11. If the sample includes ERCC RNA spike-in controls, select the appropriate mix from the the ERCC Spike-In Controls drop-down list. Otherwise, select None.
12. [Optional] To force genotype a set of candidate variants, select Select Dataset File(s) and select up to five VCF files containing variants of interest.

The input VCF file must include the eight mandatory VCF columns and the FORMAT and SAMPLE columns. Only the CHROM, POS, REF, and ALT columns must contain data. Columns without a value must contain a period (.). The app ignores these columns.

NOTE

The variant of interest VCF file must be a valid variant-only VCF (not genome VCF) in which all records are left-normalized. See Strelka.

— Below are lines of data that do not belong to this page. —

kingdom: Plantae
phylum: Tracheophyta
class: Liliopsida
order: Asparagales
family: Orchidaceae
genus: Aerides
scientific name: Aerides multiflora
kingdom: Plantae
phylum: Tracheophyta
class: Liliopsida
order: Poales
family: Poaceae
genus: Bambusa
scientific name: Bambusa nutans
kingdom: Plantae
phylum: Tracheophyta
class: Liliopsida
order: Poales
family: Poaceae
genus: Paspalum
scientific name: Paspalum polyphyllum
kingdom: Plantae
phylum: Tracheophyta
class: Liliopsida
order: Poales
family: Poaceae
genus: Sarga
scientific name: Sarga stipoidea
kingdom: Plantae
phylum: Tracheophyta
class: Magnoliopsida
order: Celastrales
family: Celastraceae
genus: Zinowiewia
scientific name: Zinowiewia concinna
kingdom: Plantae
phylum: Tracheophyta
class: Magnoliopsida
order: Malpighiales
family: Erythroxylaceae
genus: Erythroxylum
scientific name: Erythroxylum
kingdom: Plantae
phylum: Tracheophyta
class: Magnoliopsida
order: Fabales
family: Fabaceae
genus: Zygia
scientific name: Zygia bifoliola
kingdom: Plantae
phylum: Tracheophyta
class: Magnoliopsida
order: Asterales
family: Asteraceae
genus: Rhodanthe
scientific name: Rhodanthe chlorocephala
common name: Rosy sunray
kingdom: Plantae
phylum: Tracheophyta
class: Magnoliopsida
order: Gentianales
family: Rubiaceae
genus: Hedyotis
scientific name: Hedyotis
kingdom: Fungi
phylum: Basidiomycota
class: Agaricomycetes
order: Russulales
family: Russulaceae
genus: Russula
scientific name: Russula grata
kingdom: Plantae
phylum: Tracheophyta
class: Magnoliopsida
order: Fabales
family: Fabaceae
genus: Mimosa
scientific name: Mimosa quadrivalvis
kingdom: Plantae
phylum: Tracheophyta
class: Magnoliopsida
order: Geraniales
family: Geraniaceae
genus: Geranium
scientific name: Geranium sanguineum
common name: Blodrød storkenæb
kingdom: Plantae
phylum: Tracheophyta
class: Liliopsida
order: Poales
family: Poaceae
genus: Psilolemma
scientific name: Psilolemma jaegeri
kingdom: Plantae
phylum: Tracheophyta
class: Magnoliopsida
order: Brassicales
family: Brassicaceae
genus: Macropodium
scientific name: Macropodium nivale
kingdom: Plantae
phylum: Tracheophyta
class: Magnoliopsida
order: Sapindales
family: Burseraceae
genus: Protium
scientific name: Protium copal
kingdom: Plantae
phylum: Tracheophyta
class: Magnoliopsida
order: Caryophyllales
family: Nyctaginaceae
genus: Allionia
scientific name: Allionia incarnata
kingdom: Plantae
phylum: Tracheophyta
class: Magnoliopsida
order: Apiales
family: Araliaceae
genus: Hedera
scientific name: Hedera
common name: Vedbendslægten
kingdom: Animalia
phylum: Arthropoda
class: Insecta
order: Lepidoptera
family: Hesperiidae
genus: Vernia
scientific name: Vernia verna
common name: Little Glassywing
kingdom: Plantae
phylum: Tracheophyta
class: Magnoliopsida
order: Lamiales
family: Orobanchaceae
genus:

The following table provides an example of a genotypes of interest file (*.vcf or *.vcf.gz) with the minimum required information.

##fileformat=VCFv4.1
#CHROM
POS
ID
REF
ALT
QUAL
FILTER
INFO
FORMAT
SAMPLE
chr2
177016728
.
T
C
.
.
.
.
.
chr15
38545390
.
A
C
.
.
.
.
.
chr15
38545390
.
A
G
.
.
.
.
.
chr22
30090721
.
T
.
.
.
.
.
.
13. [Optional] Select the Set Advanced Options checkbox to enable the advanced options and then specify the values for the appropriate options. See Advanced Options.
14. Select Launch Application.

The RNA-Seq Alignment App begins analysis.

When analysis is complete, the app updates the status of the session and sends you an email notification.